Invoice finance Australia can sound a little intimidating for someone who is not very familiar with the ins and outs of invoice finance. If you want to know how invoice factoring works and have a complete guide in financing your business, you have to at least be acquainted with some funding terminologies.
Cash flow finance – Cash flow financing is a form of funding in which a loan made to a business is supported by the cash flow that said business is expecting. When you say “cash flow”, it means the amount of cash that “flows” in and out of the company for a given period of time. When a business is expected to get an income in the future, this cash flow is what will be used to pay back the debt.

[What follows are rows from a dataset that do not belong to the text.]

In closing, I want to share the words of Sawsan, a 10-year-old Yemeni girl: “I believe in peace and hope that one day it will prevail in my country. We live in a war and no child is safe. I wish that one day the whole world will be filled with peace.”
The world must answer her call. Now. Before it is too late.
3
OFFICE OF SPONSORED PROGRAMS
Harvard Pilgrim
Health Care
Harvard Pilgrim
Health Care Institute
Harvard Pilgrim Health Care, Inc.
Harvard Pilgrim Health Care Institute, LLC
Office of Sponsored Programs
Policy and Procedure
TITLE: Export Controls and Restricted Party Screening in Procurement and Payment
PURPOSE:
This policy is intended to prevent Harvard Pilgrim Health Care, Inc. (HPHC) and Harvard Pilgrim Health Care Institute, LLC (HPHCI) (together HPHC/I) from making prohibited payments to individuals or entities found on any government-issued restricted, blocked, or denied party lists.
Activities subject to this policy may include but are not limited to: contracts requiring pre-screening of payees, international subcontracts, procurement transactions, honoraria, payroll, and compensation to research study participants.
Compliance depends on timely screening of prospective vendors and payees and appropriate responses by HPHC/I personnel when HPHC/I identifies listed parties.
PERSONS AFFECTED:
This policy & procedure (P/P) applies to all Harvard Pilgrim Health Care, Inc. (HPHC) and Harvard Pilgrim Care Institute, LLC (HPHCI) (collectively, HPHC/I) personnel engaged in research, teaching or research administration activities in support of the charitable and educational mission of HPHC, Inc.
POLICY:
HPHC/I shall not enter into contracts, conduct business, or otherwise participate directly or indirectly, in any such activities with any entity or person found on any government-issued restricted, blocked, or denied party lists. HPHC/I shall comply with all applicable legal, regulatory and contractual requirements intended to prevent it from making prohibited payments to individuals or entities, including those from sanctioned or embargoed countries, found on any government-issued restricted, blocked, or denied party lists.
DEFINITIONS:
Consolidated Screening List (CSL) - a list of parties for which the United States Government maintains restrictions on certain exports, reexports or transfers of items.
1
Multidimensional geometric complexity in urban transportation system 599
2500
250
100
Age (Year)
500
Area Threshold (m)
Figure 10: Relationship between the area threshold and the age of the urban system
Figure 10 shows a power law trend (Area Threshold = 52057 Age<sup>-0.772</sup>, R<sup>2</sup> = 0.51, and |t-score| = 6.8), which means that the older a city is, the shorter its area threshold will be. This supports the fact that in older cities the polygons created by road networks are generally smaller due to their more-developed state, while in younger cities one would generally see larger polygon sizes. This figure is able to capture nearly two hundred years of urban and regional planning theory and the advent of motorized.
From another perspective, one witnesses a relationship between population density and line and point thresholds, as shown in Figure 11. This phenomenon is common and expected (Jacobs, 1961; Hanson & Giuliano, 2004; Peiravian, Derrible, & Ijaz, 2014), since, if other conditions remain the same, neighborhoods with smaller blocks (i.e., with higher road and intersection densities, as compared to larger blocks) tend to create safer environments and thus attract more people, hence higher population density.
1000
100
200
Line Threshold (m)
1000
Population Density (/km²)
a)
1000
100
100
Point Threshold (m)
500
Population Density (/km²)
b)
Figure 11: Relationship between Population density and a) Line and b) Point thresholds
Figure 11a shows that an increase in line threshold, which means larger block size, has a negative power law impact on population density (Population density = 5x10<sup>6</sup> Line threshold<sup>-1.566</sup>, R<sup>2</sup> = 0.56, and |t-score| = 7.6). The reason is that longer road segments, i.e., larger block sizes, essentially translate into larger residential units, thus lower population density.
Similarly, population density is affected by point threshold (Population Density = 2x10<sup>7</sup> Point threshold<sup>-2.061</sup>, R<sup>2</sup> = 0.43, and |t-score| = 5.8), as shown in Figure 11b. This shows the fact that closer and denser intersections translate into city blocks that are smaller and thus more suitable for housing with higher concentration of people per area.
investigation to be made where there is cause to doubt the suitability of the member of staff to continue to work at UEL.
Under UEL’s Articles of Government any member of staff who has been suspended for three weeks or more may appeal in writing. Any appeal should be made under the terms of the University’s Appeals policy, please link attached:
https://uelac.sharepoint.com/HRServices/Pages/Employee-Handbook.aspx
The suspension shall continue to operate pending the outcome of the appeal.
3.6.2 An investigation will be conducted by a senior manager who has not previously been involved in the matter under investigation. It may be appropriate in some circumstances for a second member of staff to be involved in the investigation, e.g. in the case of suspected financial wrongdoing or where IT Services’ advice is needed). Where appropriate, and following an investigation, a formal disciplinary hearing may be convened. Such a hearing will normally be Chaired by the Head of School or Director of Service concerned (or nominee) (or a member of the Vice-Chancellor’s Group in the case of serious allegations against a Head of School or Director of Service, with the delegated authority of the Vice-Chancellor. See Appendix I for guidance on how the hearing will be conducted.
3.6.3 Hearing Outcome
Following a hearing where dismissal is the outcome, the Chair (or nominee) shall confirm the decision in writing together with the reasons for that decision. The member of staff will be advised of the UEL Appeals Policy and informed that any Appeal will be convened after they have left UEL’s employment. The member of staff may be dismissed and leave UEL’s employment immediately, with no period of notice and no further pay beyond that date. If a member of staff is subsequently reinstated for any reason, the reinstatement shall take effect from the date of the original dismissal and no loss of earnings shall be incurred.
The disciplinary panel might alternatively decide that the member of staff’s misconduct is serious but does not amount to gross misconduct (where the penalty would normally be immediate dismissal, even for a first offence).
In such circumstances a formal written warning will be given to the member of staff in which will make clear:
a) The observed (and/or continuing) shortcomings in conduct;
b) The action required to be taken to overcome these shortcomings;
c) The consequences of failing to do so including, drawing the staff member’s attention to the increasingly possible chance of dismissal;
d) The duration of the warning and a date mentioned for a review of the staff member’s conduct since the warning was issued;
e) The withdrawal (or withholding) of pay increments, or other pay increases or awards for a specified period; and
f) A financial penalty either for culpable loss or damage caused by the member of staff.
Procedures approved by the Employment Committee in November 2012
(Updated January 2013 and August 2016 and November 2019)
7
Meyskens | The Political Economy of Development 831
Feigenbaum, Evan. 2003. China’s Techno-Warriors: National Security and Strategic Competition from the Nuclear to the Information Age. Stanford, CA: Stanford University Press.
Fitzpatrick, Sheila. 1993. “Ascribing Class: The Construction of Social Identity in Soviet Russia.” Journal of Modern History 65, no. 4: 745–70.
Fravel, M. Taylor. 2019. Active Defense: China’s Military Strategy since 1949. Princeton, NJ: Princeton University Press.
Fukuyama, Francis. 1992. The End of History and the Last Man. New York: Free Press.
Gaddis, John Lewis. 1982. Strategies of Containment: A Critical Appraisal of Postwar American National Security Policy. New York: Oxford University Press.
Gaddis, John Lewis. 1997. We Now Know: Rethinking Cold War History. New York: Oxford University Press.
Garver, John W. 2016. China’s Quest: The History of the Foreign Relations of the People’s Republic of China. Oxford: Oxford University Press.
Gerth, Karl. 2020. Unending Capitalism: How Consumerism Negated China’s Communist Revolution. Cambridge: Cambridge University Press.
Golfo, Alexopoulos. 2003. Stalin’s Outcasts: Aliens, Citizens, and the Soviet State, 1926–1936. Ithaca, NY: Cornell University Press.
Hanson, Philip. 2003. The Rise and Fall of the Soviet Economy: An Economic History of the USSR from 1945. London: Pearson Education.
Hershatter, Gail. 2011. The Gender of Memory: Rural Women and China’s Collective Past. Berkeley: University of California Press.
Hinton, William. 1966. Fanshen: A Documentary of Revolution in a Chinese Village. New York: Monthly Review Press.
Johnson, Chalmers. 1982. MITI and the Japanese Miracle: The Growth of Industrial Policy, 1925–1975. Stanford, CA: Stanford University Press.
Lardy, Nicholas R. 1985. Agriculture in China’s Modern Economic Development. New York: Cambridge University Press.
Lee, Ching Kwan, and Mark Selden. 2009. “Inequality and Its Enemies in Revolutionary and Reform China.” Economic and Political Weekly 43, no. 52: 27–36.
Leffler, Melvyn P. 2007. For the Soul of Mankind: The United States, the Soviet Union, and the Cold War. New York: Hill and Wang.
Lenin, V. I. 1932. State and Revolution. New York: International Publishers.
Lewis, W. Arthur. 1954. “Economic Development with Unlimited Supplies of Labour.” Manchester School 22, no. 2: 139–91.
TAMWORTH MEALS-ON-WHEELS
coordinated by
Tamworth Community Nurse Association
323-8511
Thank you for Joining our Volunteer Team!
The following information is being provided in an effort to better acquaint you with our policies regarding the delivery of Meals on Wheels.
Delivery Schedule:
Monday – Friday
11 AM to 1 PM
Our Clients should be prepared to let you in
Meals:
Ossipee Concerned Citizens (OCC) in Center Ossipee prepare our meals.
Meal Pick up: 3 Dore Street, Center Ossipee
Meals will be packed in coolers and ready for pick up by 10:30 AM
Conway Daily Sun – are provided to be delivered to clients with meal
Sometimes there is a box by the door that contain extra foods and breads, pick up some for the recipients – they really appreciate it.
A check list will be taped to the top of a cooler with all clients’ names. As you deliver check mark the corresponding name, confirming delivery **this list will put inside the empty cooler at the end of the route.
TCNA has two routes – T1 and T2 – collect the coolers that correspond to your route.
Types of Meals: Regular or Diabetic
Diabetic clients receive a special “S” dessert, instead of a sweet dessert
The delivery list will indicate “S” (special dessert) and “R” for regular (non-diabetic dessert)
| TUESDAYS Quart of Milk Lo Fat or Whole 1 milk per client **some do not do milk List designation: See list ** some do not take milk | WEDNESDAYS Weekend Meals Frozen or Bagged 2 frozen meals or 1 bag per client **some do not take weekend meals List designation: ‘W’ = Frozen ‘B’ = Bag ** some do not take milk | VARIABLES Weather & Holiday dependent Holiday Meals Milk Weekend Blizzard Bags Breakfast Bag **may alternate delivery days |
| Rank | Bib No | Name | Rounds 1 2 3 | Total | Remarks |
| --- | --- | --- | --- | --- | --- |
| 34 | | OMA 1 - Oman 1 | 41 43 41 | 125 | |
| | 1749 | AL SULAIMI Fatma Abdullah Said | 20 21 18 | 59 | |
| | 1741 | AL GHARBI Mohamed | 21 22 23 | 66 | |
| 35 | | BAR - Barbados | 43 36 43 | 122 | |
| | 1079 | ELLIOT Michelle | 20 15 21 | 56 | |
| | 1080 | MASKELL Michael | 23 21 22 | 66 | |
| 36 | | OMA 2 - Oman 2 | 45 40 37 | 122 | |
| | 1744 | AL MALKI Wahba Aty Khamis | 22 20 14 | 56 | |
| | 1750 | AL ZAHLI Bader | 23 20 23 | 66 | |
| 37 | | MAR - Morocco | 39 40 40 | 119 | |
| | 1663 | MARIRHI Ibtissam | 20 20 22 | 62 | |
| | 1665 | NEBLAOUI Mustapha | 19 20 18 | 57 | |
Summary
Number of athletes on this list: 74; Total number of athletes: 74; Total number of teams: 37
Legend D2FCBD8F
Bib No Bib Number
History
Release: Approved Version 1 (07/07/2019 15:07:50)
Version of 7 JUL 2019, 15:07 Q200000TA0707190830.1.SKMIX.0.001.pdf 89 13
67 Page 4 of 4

Accounts receivable finance – When there are issues in the cash flow, accounts receivables financing is designed to help solve it in the form of cash advance or lines of credit. Receivables financing comes in many funding names and jargons and you may sometimes find it confusing to understand, but it’s concept is actually pretty simple.
Invoice discounting – Other terms for this includes “bill discounting” or “purchasing bills”. Invoice discounting is an agreement whereby the business recovers an amount of sales bill from the finance providers before it is due. It is when a business uses their unpaid accounts receivable as collateral for a loan. These finance providers who serve as mediators or intermediaries charge for a service fee.
These are just some of the terms to help you get started in knowing how to fund your business. The more you explore and learn about the different finance terminologies there are, the better you’ll understand how business financing works, and you will be one step closer to cracking the financing code in Australia.